Similar moves have been made (successfully) by governors in Ohio and Kentucky. We’ve written about this before (see here for an example).
According to an article in The Hill, Sen. Tim Kaine has now picked up on this theme, and made the observation that many Virginia Republicans actually want the Governor to act in this way:
I actually think there are some who would actually rather he do it in an executive way,” Kaine said. “They want it to happen but they don’t want to vote for it to happen and they’d rather he do it.”

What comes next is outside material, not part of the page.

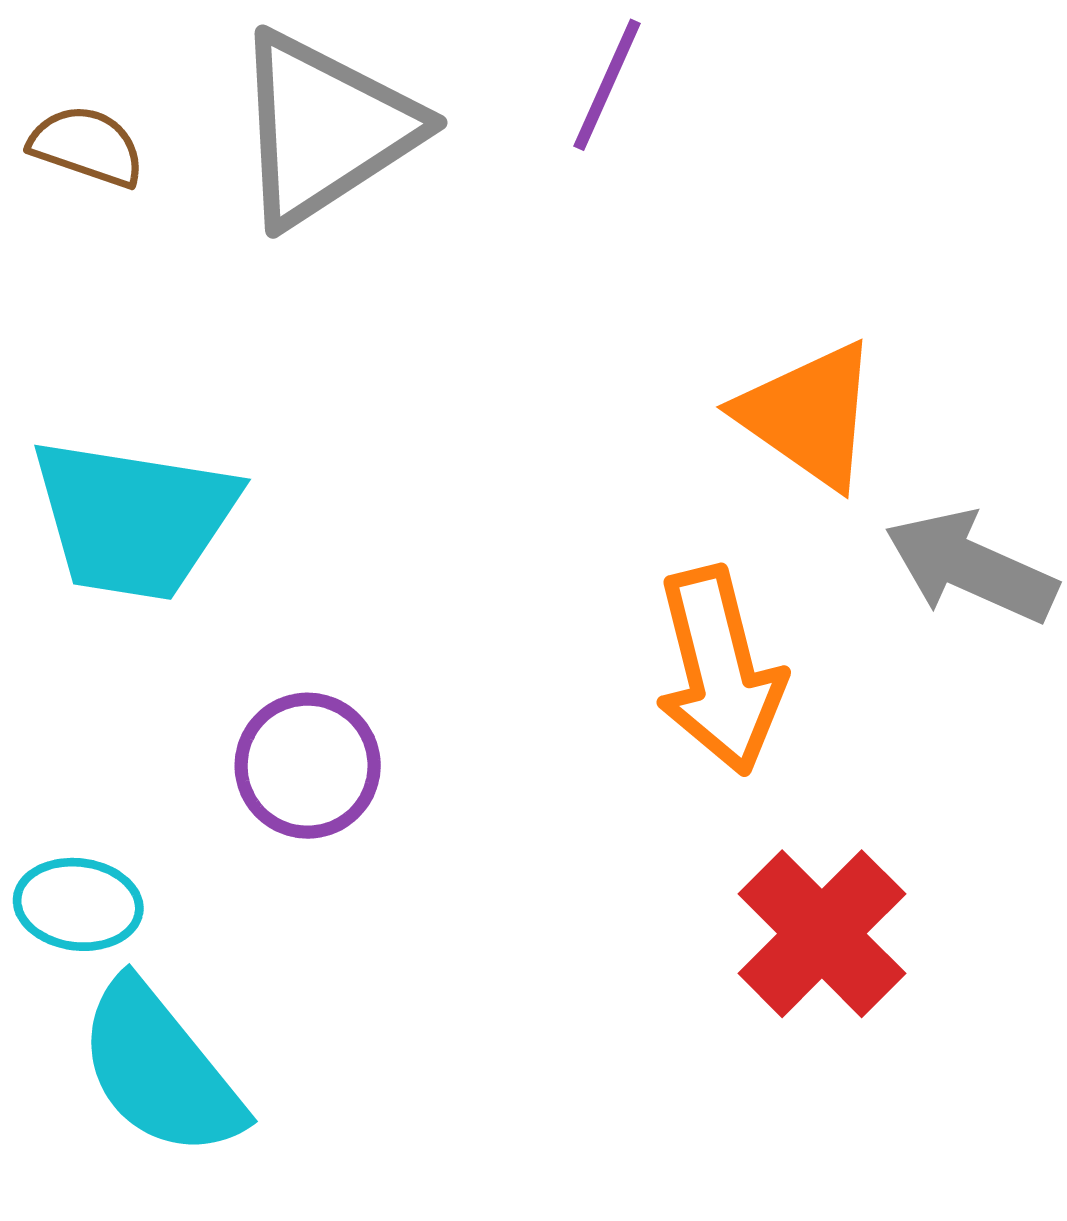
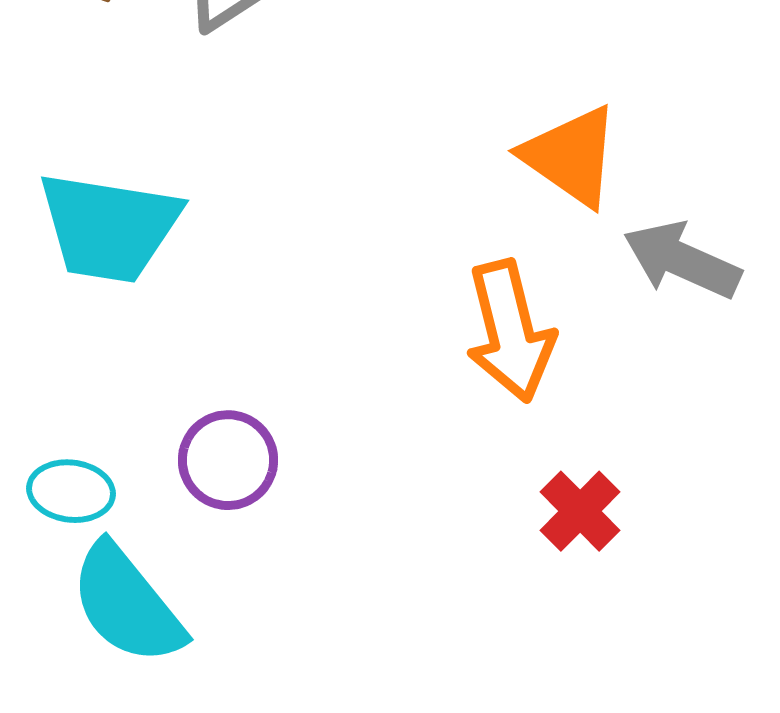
purple circle: (308, 766) -> (228, 460), moved
red cross: (822, 934) -> (580, 511), size x0.7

In other words, Kaine has accused Virginia House Republicans of false opposition to Medicaid expansion, suggesting that the visible and solid Republican opposition to Medicaid expansion is merely some sort of kabuki theater. And that may be true for some Republicans. It was, after all, the Republican administration of Bob McDonnell that got Virginia to a place where expansion was even possible, and it was the Republican-passed and Republican-signed budget last year that set the stage for expansion via MIRC (and thus, potentially, by the governor). It was widely reported at the time that the Medicaid provisions were necessary to secure Democrat support for McDonnell’s signature tax increase and transportation project. Only 17 members of the House GOP caucus voted against that bill, most of them because of the Medicaid provisions.
This year, House Republicans are taking a very different, very entrenched, and very united position in opposition to Medicaid expansion. If there is any sentiment among the House GOP caucus that supports any kind of Medicaid expansion, it is certainly nowhere on display, beyond possibly Del. Tom Rust (R-Fairfax). The opposition has been so solid, and backed by so much serious argumentation and advocacy, that it seems nearly impossible that there could be a reversal, or any significant peeling away of of enough votes to facilitate legislative passage of Medicaid expansion.

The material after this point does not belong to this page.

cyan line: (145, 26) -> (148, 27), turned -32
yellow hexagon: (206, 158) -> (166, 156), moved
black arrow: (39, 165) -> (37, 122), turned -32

What Kaine said echoes criticisms leveled by Republican Susan Stimpson in an op-ed more than seven weeks ago, where she likened the Medicaid expansion “debate” to a professional wrestling match, “where the fighting is fake, and the outcome is fixed.”

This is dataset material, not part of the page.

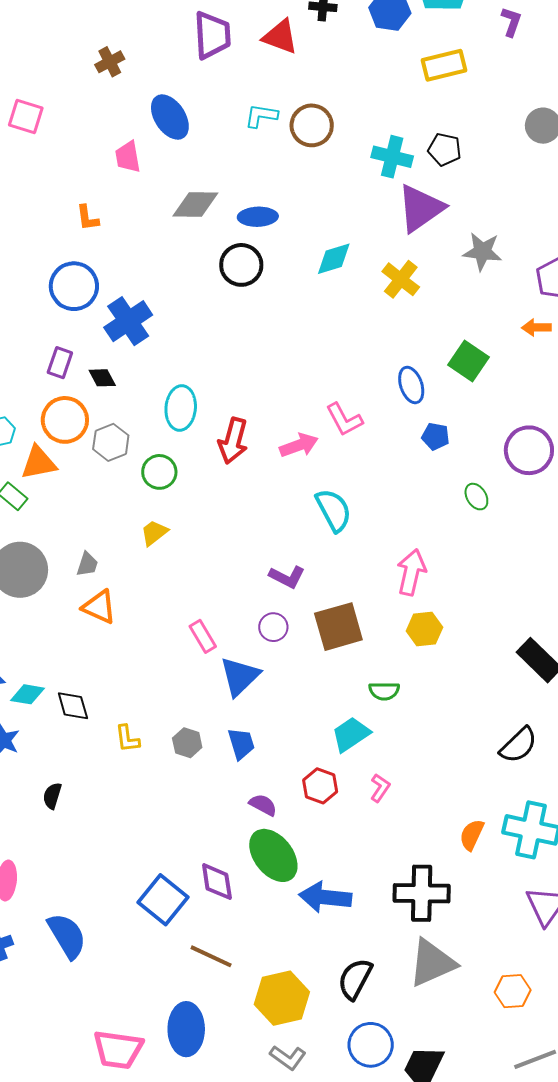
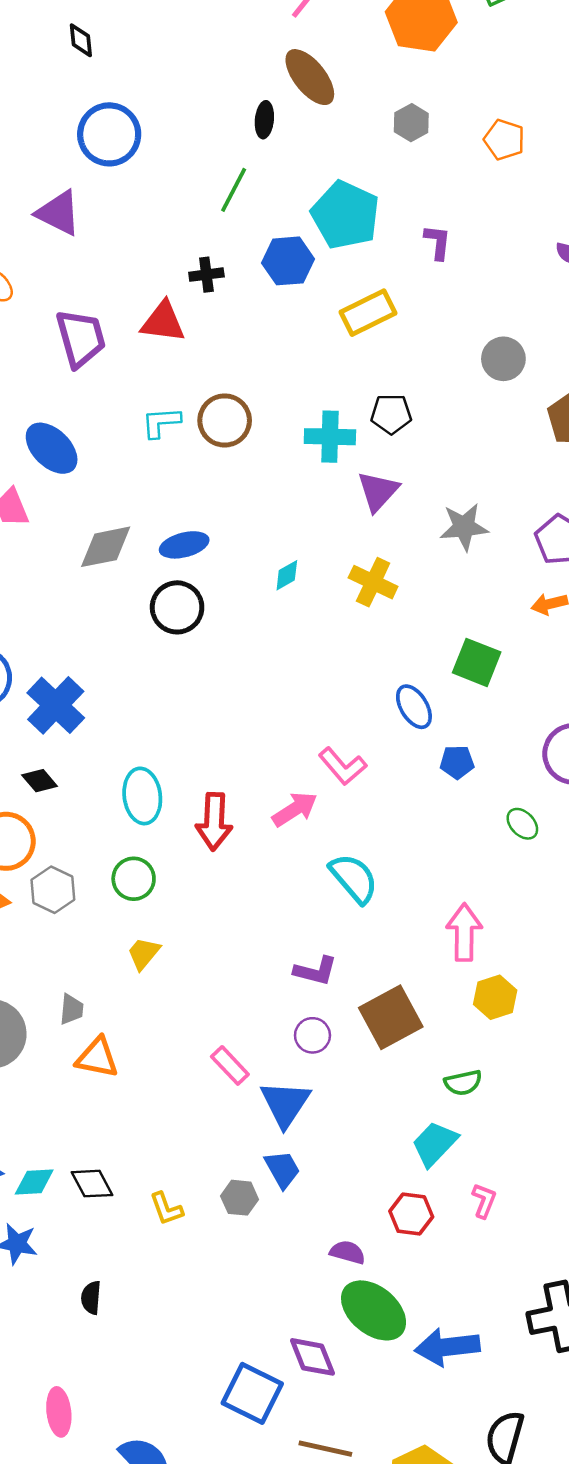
purple triangle: (420, 208) -> (378, 491), size x0.7
cyan diamond: (334, 259) -> (287, 575), size x0.7
gray hexagon: (111, 442) -> (53, 890), moved
blue trapezoid: (241, 744) -> (282, 1169), moved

If the suspicions of this unlikely pair of critics are borne out, then grassroots Republicans from around Virginia will be demanding answers, including as to why Republicans did not do more to stop the Governor. For now, the House GOP leadership continues to steadfastly maintain its stance that the Governor does not have the authority to expand Medicaid on his own, and that any such expansion has to come through the House first. We hope, for all our sakes, that they are right.